In response to HIV epidemics amongst people who inject drugs, harm reduction measures have been rolled out in varying degrees in most countries in Asia over the past two decades. During the same period, many governments began claiming that they adopt a health-based approach to drug use.

However, policy responses to drug use in Asia (as in the rest of the world) have remained overwhelmingly focused on punishment, ranging from criminalization to corporal punishment and compulsory detention centres (regarded as ‘rehabilitation centres’ but providing no evidence-based treatment interventions and leading to human rights violations including forced labor, physical and sexual abuse).

Impeded by such brutally punitive legal environments, the coverage of harm reduction measures remains inadequate across the region – and, as a result, HIV and hepatitis epidemics amongst people who inject drugs remain a serious public health concern in many countries.

The existence of drug treatment services that are based on scientific evidence, voluntary, tailored to individual needs, and informed by evidence-based assessments of drug dependence is rare.
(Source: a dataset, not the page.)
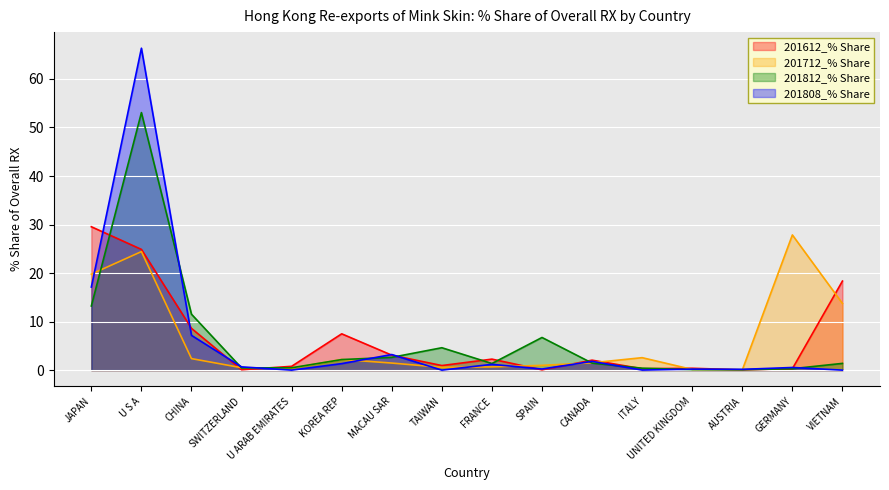

How many data points in 201612_% Share are above 2?

8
It has become apparent that it is not just harm reduction measures that are needed, but also drug policies that are driven by the philosophy of harm reduction—that is, focusing on reducing the harms related to drug use rather than on reducing drug use itself.
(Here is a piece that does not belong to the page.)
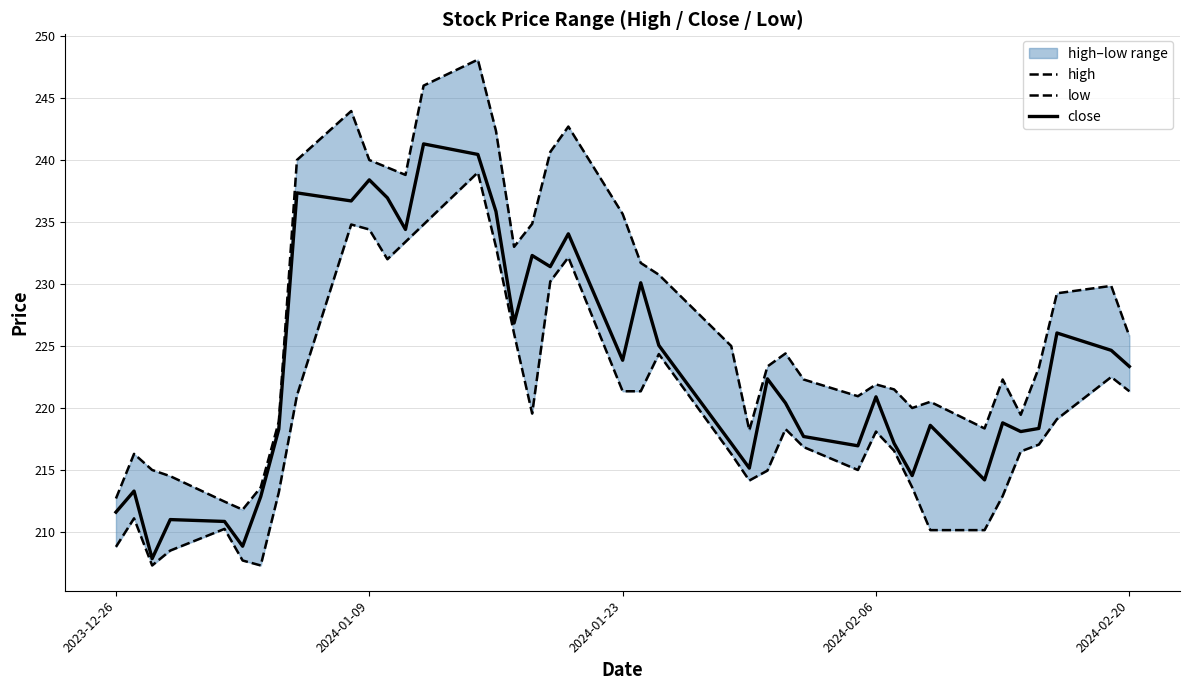

List the series in order of their overall mean, highest first.

high, close, low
In the lead up to the UN General Assembly Special Session (UNGASS) on the world drug problem in April 2016, member states from the Americas, Europe and Africa, along with an ever-increasing number of UN agencies, are advocating for a reorientation in drug policies towards public health, human rights and development instead of the longstanding focus on law enforcement responses.

For at least 40 years since then US President Richard Nixon declared a ‘war on drugs’, Asian governments have zealously ramped up law enforcement operations to seize drugs and arrest suspects, and passed laws to exact harsh penalties on anyone engaged in drug-related activities, even the death penalty as a mandatory sentence in Iran, Singapore and Malaysia. They did not spare people who use drugs, believing that tough punishment would be an effective deterrent.

But it hasn’t worked, and levels of drug use and the volume and diversity of drugs available in Asia has only increased, with East and Southeast Asia representing one of the largest markets for synthetic drugs in the world.

Instead, these policies have directly contradicted efforts to implement harm reduction measures in Asia, yet governments have refused to discuss the ineffectiveness and negative consequences of the ‘war on drugs’ and stubbornly cling tounrealistic goals of achieving a drug-free society.